A handy tip for anyone whose work patterns are like mine (which probably means nobody except me). If you find that after your pre-work ritual of coffee, toast and a bad TV show from the eighties, you sit down to work and find yourself suddenly very tired, then there's one of two things wrong. The first option is simply that your screen is too bright. My brightness resets to eye-searing when rebooted. If that's not the problem, then the other likely problem is actual tiredness; the solution to that is to reset your body clock.
How does one do that? By staying up through an entire extra day, then getting a nice long catch-up sleep at the end of it. For example, if you usually go to bed at midnight, instead stay up until about 8pm the following day. The extra twenty hours of awakeness is conveniently matched to a mere extra four hours of sleep, and leaves you feeling fully rested. This seems like an excellent deal - why not stay awake for thirty-four hours and sleep for fourteen all the time, you might think. The answer to that is that you unfortunately can't do anything requiring competence with the last half of the awake-time. It's a good thing to do during a holiday, perhaps, as you get better value for your time and everything's funnier when you've been awake for more than twenty hours, but you shouldn't be driving or operating heavy equipment such as knives and forks.

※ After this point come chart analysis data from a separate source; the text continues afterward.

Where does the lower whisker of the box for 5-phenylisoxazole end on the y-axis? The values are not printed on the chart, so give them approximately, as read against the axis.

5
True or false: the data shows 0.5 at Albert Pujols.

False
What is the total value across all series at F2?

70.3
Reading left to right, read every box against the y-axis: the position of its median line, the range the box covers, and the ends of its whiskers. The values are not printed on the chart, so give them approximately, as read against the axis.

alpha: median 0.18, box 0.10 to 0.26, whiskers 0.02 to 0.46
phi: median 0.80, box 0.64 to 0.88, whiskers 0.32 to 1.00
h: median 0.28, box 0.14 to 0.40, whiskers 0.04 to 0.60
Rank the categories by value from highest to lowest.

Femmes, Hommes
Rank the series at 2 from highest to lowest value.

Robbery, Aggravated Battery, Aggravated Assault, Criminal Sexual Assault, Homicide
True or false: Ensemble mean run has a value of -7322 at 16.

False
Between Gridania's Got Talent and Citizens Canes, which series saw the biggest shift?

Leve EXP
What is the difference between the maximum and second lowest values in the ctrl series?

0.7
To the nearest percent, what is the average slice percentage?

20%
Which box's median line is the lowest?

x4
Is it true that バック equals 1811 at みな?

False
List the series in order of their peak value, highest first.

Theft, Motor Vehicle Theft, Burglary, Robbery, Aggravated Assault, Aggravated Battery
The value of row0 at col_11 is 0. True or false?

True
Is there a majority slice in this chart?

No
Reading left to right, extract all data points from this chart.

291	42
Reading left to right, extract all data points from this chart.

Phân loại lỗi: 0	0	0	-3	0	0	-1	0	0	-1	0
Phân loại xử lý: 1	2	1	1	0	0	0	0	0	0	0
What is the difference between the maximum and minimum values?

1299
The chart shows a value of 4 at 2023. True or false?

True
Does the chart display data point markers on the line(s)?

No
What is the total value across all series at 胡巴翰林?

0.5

But Mr Internet, you might be thinking, staying awake for thirty-four hours when you're tired after eight is quite difficult. But Misters and Misses Reader Of The Internet, I reply, we have the solution to that difficulty. Simply play an engaging time-devouring game such as Nethack or my similar new friend Gearhead.. Playing a game for 30 hours nonstop will also make you feel much more like programming.
Also helpful is to not use War of the Worlds season two as your bad TV show from the eighties, because it's a bit rubbish, doesn't have an engaging theme-tune, and lacks a sense of closure on most episodes. Even A-Team episodes that end with "to be continued" feel more closed. Good shows for the purpose of inspiring creativity while coffee does its chemical goodness include Monkey, The A-Team, War of the Worlds season one, Blake's 7, The Prisoner, and Monk (which I realise isn't actually eighties, but it feels like it).
Does anyone have suggestions of other similar shows that I should add to the queue? I'm always in danger of running out, which would break my ritual and thus make it difficult for me to get things done.